Sebuah tatapan dingin tanpa senyuman sedikit pun dilemparkan Ryan pada sang asisten. Dia tak menyangka jika sepupunya itu sudah bermain di belakangnya.
"Panggil saja dengan namaku! Aku juga bukan atasanmu. Bukankah kamu bekerja untuk Nyonya Diana Fernandez?" cibirnya dengan tatapan sinis. Ryan langsung menghabiskan sebotol air mineral di atas meja. Ia ingin mendinginkan hati dan juga kepalanya karena sebuah pengkhianatan yang dilakukan oleh sepupunya sendiri. "Bagaimana wajahmu bisa setenang itu setelah pengkhianatanmu terbongkar?" tanyanya tanpa perasaan.
"Aku melakukannya untuk kebaikanmu," tegas Steve pada sepupu dan juga atasannya di kantor itu. Lelaki itu hanya ingin membantu Diana untuk memastikan keadaan Ryan.
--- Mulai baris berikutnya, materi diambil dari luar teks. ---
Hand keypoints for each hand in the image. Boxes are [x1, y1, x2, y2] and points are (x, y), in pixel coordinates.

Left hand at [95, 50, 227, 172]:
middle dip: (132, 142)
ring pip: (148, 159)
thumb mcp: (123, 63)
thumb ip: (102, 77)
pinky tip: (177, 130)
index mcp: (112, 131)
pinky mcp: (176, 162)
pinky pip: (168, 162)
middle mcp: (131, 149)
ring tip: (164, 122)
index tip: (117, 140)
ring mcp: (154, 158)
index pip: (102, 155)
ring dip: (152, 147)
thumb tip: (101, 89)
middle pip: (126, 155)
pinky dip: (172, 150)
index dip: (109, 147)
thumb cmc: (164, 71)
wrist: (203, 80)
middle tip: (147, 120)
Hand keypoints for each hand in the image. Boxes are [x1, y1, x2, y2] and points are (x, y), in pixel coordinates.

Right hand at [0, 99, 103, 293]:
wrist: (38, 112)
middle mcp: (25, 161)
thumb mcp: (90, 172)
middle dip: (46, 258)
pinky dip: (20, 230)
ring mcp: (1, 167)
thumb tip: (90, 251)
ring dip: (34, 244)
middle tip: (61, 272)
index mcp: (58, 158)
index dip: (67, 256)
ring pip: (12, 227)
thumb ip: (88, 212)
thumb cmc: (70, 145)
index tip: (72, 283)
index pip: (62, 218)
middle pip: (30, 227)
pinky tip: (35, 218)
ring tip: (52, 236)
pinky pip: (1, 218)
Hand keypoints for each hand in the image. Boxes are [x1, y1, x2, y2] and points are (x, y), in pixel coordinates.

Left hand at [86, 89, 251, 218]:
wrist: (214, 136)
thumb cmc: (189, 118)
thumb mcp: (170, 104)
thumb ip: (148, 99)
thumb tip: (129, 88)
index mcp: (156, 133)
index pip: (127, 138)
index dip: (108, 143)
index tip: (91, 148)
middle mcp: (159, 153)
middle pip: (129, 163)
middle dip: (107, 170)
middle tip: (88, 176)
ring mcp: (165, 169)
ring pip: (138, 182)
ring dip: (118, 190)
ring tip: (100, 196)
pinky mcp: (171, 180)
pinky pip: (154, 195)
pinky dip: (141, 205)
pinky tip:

Steve merasa berhutang budi pada keluarga Fernandez hingga ia bersedia menjadi asisten sekaligus mata-mata bagi keluarga Fernandez.
Ryan justru terkekeh mendengar jawaban Steve. Rasa kesal dan juga kecewa telah menutupi hati dan juga pikirannya. "Kebaikan yang mana yang kamu maksudkan?" serunya pada sepupunya itu.
Steve terdiam sejenak untuk memikirkan jawaban yang tepat. Ia pun memandang sekeliling untuk mendapatkan celah yang mungkin saja bisa membuat dirinya berkilah atas pertanyaan Ryan. Dan ... Dewi Fortuna seolah sedang berpihak kepadanya. Steve melihat seseorang yang mungkin bisa menyelamatkannya dari kekesalan sang atasnya.
"Bos! Bukankah itu DJ Angel?" ucapnya sambil memandang ke arah wanita dan seorang pria yang sedang berjalan begitu mesra memasuki ballroom hotel.
"Jangan mencoba menipuku! Aku tak akan masuk ke dalam perangkapmu," sahut Ryan tanpa menoleh ke arah yang ditujukan oleh asistennya. Namun tak berapa lama, ia menjadi sangat penasaran dan langsung memalingkan wajahnya ke arah di mana Steve juga memandang.
"Angel! Untuk apa wanita itu di sini?" Secara spontan Ryan langsung berdiri dan menghampiri wanita yang sudah menolak dirinya di sebuah night club. "Angel!" sapanya pada wanita yang berdiri di sebelah pengusaha yang cukup di kenalnya.
"Mr. Ryan Fernandez." Pria di sebelah Angel terlihat sangat terkejut melihat sosok pengusaha muda yang cukup ternama sedang menghampirinya.